R.M.: Há uma mudança no quadro do cinema brasileiro, mas temos de ser honestos: um problema básico está no fato do povo brasileiro não gostar de ver filme brasileiro. Esta nova geração tem dificuldades. Além disso, ir ao cinema é uma coisa cara. Claro que a gente briga com a invasão dos meios americanos. Para você ter uma ideia, o Observatório Europeu do Audiovisual fez uma pesquisa no ano passado, onde ele tentou detectar mundialmente qual era o interessa, no nível de público de cinema.
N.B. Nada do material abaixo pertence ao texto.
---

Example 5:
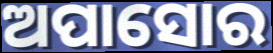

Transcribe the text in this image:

ଅପାସୋର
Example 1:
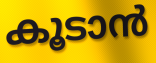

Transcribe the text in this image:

കൂടാൻ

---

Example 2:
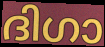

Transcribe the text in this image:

ദിഗാ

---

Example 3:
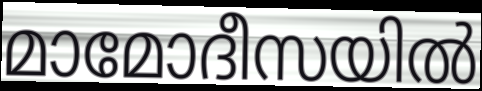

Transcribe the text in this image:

മാമോദീസയിൽ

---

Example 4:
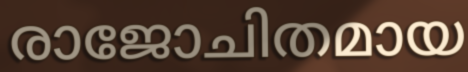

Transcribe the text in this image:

രാജോചിതമായ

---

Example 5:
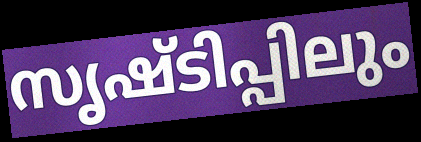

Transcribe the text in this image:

സൃഷ്ടിപ്പിലും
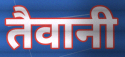
तैवानी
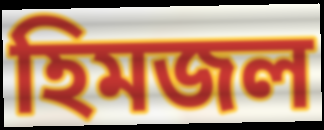
হিমজল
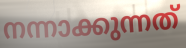
നന്നാക്കുന്നത്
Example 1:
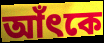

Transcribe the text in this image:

আঁৎকে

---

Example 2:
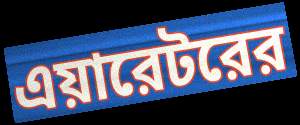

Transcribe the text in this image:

এয়ারেটরের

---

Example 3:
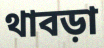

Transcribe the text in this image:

থাবড়া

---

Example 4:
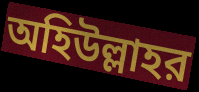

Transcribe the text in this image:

অহিউল্লাহর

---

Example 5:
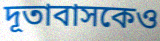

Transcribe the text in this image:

দূতাবাসকেও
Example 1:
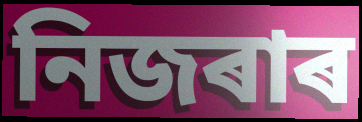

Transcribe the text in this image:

নিজৰাৰ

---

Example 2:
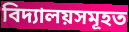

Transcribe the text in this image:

বিদ্যালয়সমূহত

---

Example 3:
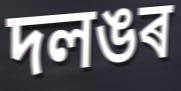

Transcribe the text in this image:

দলঙৰ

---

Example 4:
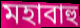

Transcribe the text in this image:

মহাবাহু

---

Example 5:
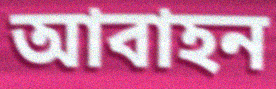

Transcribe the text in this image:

আবাহন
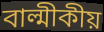
বাল্মীকীয়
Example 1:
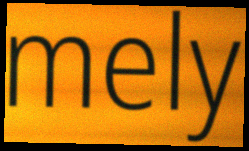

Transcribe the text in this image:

mely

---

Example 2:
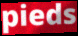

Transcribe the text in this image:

pieds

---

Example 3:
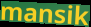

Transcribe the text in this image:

mansik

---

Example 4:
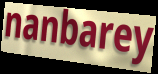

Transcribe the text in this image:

nanbarey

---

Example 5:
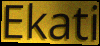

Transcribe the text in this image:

Ekati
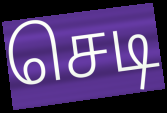
செடி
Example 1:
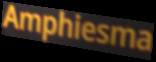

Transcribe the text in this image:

Amphiesma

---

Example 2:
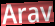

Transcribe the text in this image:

Arav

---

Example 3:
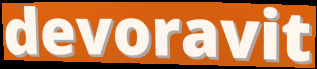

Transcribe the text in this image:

devoravit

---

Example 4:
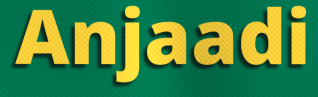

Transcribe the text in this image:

Anjaadi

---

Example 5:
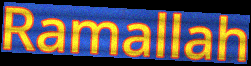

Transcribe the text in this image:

Ramallah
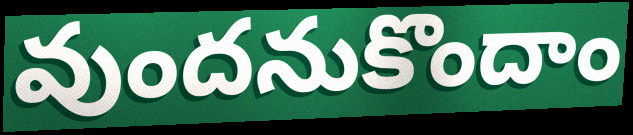
వుందనుకొందాం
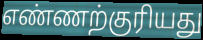
எண்ணற்குரியது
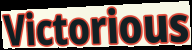
Victorious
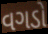
વગડો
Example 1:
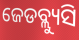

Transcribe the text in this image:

ଜେଡବ୍ଲ୍ୟୁସି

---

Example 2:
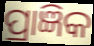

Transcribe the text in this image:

ପ୍ରାଜ୍ଞିକ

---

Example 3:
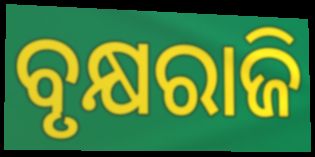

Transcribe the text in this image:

ବୃକ୍ଷରାଜି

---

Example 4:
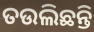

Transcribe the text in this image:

ତଉଲିଛନ୍ତି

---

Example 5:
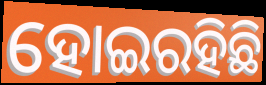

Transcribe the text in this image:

ହୋଇରହିଛି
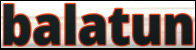
balatun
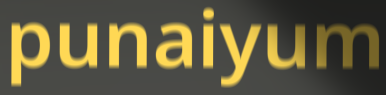
punaiyum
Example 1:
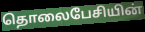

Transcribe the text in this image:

தொலைபேசியின்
swissinfo.ch: E o resultado?

R.M.: Foi arrasador, 87% pertencem ao cinema americano. Os outros 13% é que são disputados pelos outros cinemas do mundo. É uma concorrência desleal! Além disso, acho que o Brasil vem sofrendo uma influência muito má da televisão. Temos feito boas bilheterias com produtos originais da Globo Filmes, mas na minha opinião isso não é cinema, mas sim televisão no cinema. É o caso da “Grande Família” ou do “Chico Xavier”, que não são filmes para festivais. É uma influência negativa, mas tem um fator positivo pelo fato de levar as pessoas ao cinema. Se a pessoa vai ver o Chico Xavier e o cinema estiver lotado, talvez ela queira entrar no filme ao lado e assistir o “Bandido da Luz Vermelha”.

swissinfo.ch: E para contrapor essa tendência, entra o Programa Cinema do Brasil como uma estratégia mais profissional para chegar aos mercados externos?

R.M.: Quando o Programa Cinema do Brasil começou em 2006, o contrato foi assinado e, 15 dias depois, já era o Festival de Cannes. Estávamos presentes por lá com um estande e uma delegação de 40 pessoas. Porém no festival o único filme que tinha a ver com o Brasil era chamado por nós de “salada russa”, pois era dirigido por um russo, filmado em uma praia do Rio Grande do Norte, falado em português e feito com dinheiro americano. O filme era apresentado na Semana da Crítica. Dois anos depois, já tínhamos dois filmes brasileiros na competição oficial de Cannes. Gradualmente tem havido um aumento significativo da presença do cinema nacional no exterior.

Alexander Thoele, Locarno,swissinfo.ch

É um programa de exportação de filmes brasileiros criado pelo SIAESP – Sindicato da Indústria Audiovisual do Estado de São Paulo – e financiado pela APEX-Brasil – Agência de Promoção de Exportações e Investimentos e pelo Ministério da Cultura.

O programa foi lançado em 2006 e hoje reúne mais de 100 empresas, segundo o site do programa.

Seu objetivo é ampliar a participação do audiovisual brasileiro no mercado internacional.